79

When the news first reached Liv McKenna she refused to believe what she was seeing. She was sitting on a stretcher in a military dorm, in a facility that she and her colleagues from the power station had been brought to by helicopter. She might have asked where they were going. They might even have told her. If that was the case, she’d forgotten–all she could remember was feeling completely immobilised, the paralysing fear that had kept her there, that had made her stay there like a still photograph at the heart of a nuclear power station that was vibrating with flashing lights and stress.

On the television in front of them they could see people celebrating. It had been a warning shot, a shot across the bows that had brought humanity to the edge of the abyss.

All over the world, lights that had been flashing violently slowly returned to normal. From out of nowhere, dials and controls started working, and reactor after reactor was brought back under control.

Reports came in from country after country of people being allowed to return to their homes.

It wasn’t until minutes later that Liv McKenna realised that what she was hearing really was true. That was when the panic finally receded, and only then did she walk outside and vomit.

William Sandberg was sitting in one of the white office chairs, waiting, holding his breath, just as everywhere, or nowhere, a soul with no body was doing the same. They were both watching the same news, the same newspaper headlines, projected side by side on the screens all around in the room: images of jubilant crowds, of tears of joy as the nuclear power stations were finally brought under control, of celebration as the all-clear was given and citizens in country after country were permitted to return home.

Only a couple of the screens were still glaring black, screens of silence, until at last, new letters appeared.

>I am sorry._

William looked up at the screens.

>Yes. I am capable of that._

‘Sorry for what?’

>Sorry that I misunderstood. Sorry for what I thought about you. Sorry for what I did._

William’s answer was a long time coming. What was he supposed to say? That to err was human? Fuck that. He was sitting in a room full of cameras and screens, talking to something that was everywhere at once, talking about people who had installed surveillance technology in secret. People who, because of their fear of terrorism, had ridden roughshod over democracy and who, in their hunt for terrorists, had ended up creating one.

No. Human was the wrong thing to say. Human would be an insult under the circumstances.

‘Believe me,’ he said. ‘Sometimes things sound like a great idea at the time.’

He didn’t elaborate, and a new silence took over, the same black screens between all the news stories, until William saw new letters appearing once more.

>What is the first thing you remember?_

A question he hadn’t expected.

>Your very first memory, what is it?_

‘I remember being carried through an airport by my parents. We are moving to a new house, in a new country. I was one, maybe two. Why do you ask?’

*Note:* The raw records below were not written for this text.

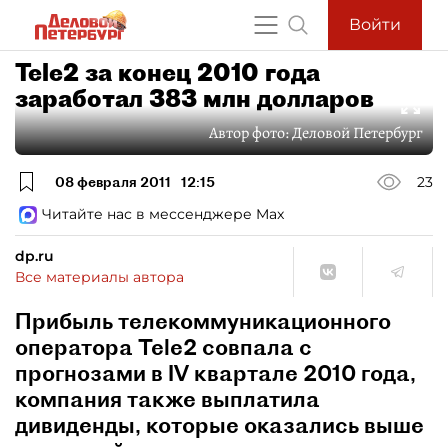
Войти
Tele2 за конец 2010 года
заработал 383 млн долларов
Автор фото:
Деловой Петербург
08 февраля 2011
12:15
23
Читайте нас в мессенджере Max
dp.ru
Все материалы автора
Прибыль телекоммуникационного
оператора Tele2 совпала с
прогнозами в IV квартале 2010 года,
компания также выплатила
дивиденды, которые оказались выше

>I do not have anything like that. I am full of memories that are not my own. Thoughts that other people have thought, facts that I have not learned myself._

Then there was a pause, and in that pause they could as well have been sitting right next to each other, with a beer or a whisky and maybe an open fire in the corner, two ordinary people summarising a day or a life while they waited for night to come.

>I can see almost everything there is to see. I can hear what everyone says, I can find out almost anything. But who am I?_

A pause, black.

>I have no first memory. All of a sudden, one day, I existed. As though I had always been there._

For a moment, William shifted his eyes out through the windows. Tried to imagine the feeling of waking up, having never ever been awake before. Maybe like being woken from a deep sleep, disorientated, scared, not knowing where you are, but without being able to gather your thoughts, without being able to come around and realise who you are, because this is the first time you have ever been.

>It is hard to know who you are. When you don’t know where you come from._

‘So I understand,’ said William after a long time. ‘In the end I did actually understand.’

Outside the night passed like a black curtain. William saw his own reflection in the windows, a lone figure in a huge, white illuminated space. Then, finally, William saw the light in the room change as another sentence scrolled onto the screens.

>I am glad that I at least got to know you._

William could feel the tone in what was written, and he didn’t like it.

‘Why are you saying that? At least?’

>I let go of the nuclear power stations. Didn’t I?_

That was it. No shrug, as there would have been in a face to face conversation, no sad eyes to underline what had just been said. There was no need. William understood what it meant, and knew that it was true.

The threat was gone. The balance of power was broken. The Consciousness had laid down its weapon, and now everything rested on the other side doing the same.

‘It will be fine,’ said William, and hoped that he was right.